MM: The therapist makes a plan because she has her own interests. She had other artists in charge of her without the projection of Belga Lugosi, with her arrival a much greater spectrum of promotion opened up for her than her previous patients had given her. Surely what she wants contradicts what Bela needed.
Q: What is this metaphor for the life of the artist, the path of the actor who is sometimes on the crest of the wave and other times in the darkness?
MM: This work paints issues of the actor but we can extend it to all people, being in very good moments where aspirations and circumstances meet and others of disagreements with faith, as the tango says. We have to go through all the areas and know that everything is temporary and the moments of success should not be much more resonant than their counterparts of failure.
Q.: What can you say about the theater scene in Buenos Aires and the current moment in theater?

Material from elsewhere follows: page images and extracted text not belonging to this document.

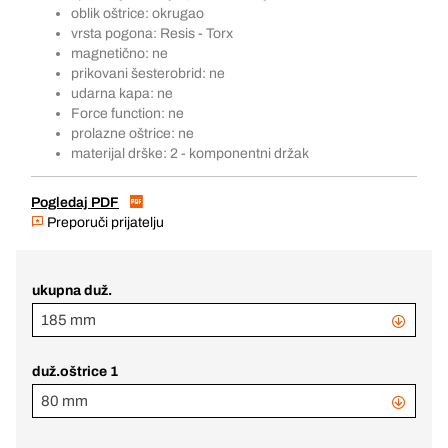
oblik oštrice: okrugao
vrsta pogona: Resis - Torx
magnetično: ne
prikovani šesterobrid: ne
udarna kapa: ne
Force function: ne
prolazne oštrice: ne
materijal drške: 2 - komponentni držak
Pogledaj PDF
Preporuči prijatelju
ukupna duž.
185 mm
duž.oštrice 1
80 mm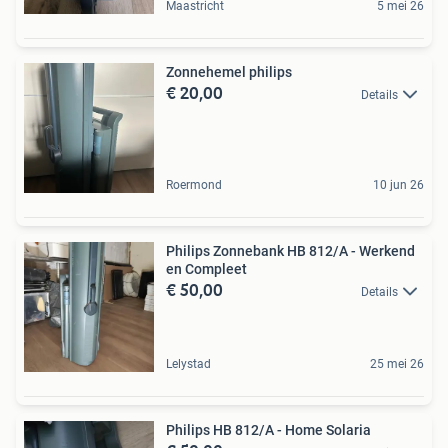
Maastricht
5 mei 26
Zonnehemel philips
€ 20,00
Details
Roermond
10 jun 26
Philips Zonnebank HB 812/A - Werkend
en Compleet
€ 50,00
Details
Lelystad
25 mei 26
Philips HB 812/A - Home Solaria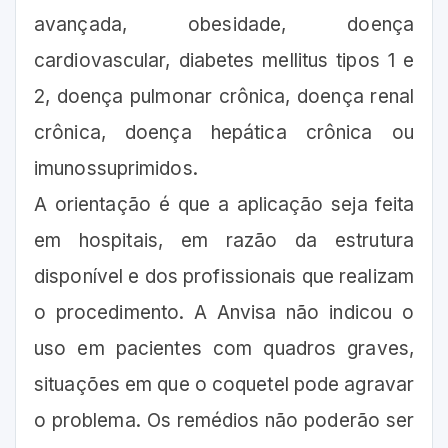
avançada, obesidade, doença
cardiovascular, diabetes mellitus tipos 1 e
2, doença pulmonar crônica, doença renal
crônica, doença hepática crônica ou
imunossuprimidos.
A orientação é que a aplicação seja feita
em hospitais, em razão da estrutura
disponível e dos profissionais que realizam
o procedimento. A Anvisa não indicou o
uso em pacientes com quadros graves,
situações em que o coquetel pode agravar
o problema. Os remédios não poderão ser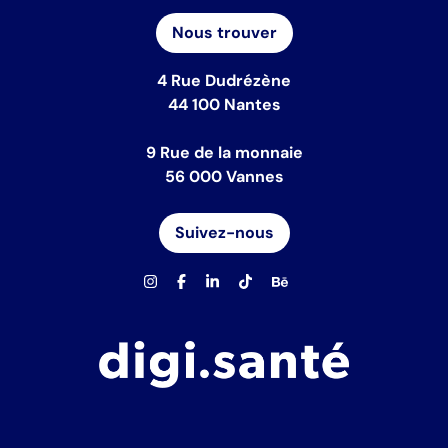
Nous trouver
4 Rue Dudrézène
44 100 Nantes
9 Rue de la monnaie
56 000 Vannes
Suivez-nous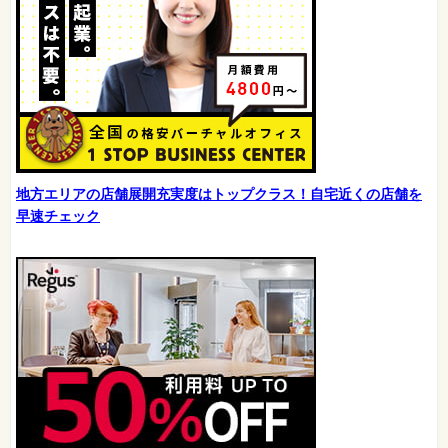
地方エリアの店舗展開充実度はトップクラス！自宅近くの店舗を
早速チェック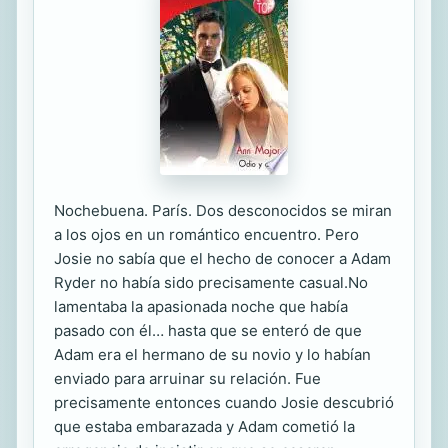
Nochebuena. París. Dos desconocidos se miran
a los ojos en un romántico encuentro. Pero
Josie no sabía que el hecho de conocer a Adam
Ryder no había sido precisamente casual.No
lamentaba la apasionada noche que había
pasado con él… hasta que se enteró de que
Adam era el hermano de su novio y lo habían
enviado para arruinar su relación. Fue
precisamente entonces cuando Josie descubrió
que estaba embarazada y Adam cometió la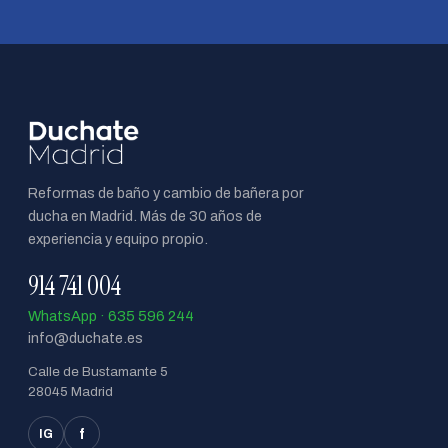
Reformas de baño y cambio de bañera por
ducha en Madrid. Más de 30 años de
experiencia y equipo propio.
914 741 004
WhatsApp · 635 596 244
info@duchate.es
Calle de Bustamante 5
28045 Madrid
f
IG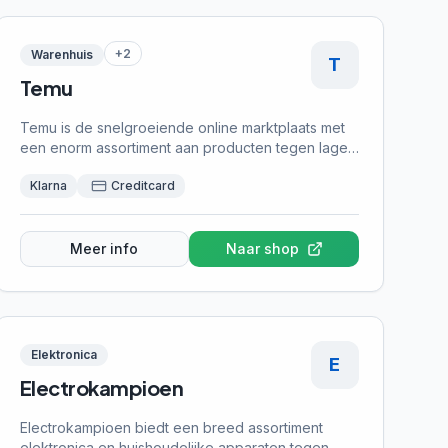
+
2
Warenhuis
T
Temu
Temu is de snelgroeiende online marktplaats met
een enorm assortiment aan producten tegen lage
prijzen. Van elektronica en mode tot
Klarna
Creditcard
huishoudartikelen en speelgoed - Temu biedt
directe verzending vanuit fabrikanten.
Verschillende betaalopties waaronder achteraf
betalen zijn beschikbaar.
Meer info
Naar shop
Elektronica
E
Electrokampioen
Electrokampioen biedt een breed assortiment
elektronica en huishoudelijke apparaten tegen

MM: For three decades it has been so thriving, rich, miraculous because of the capacity that we artists have to be able to achieve theatrical events of relevance with something to say in unexpected spaces. This is very much ours, it differentiates us from all the other theater capitals in the world where that independent theater movement with that energy and that production does not exist. It is something we need to care for and preserve. In no way do I assert that all the people who practice this theater will be first artists or stars, there will be selection, the life of the artist is very hard even in Buenos Aires where without being summoned the small theatrical event can occur. It is very hard to maintain that effort for years and maintain a distinct voice and issue, but I believe that if we are so distinguished in the world for this wealth, the State has to recognize it as it did in the last three decades with the systems to promote activities, with the INT, and has to continue promoting it.
Source: Ambito

I am an author and journalist who has worked in the entertainment industry for over a decade. I currently work as a news editor at a major news website, and my focus is on covering the latest trends in entertainment. I also write occasional pieces for other outlets, and have authored two books about the entertainment industry.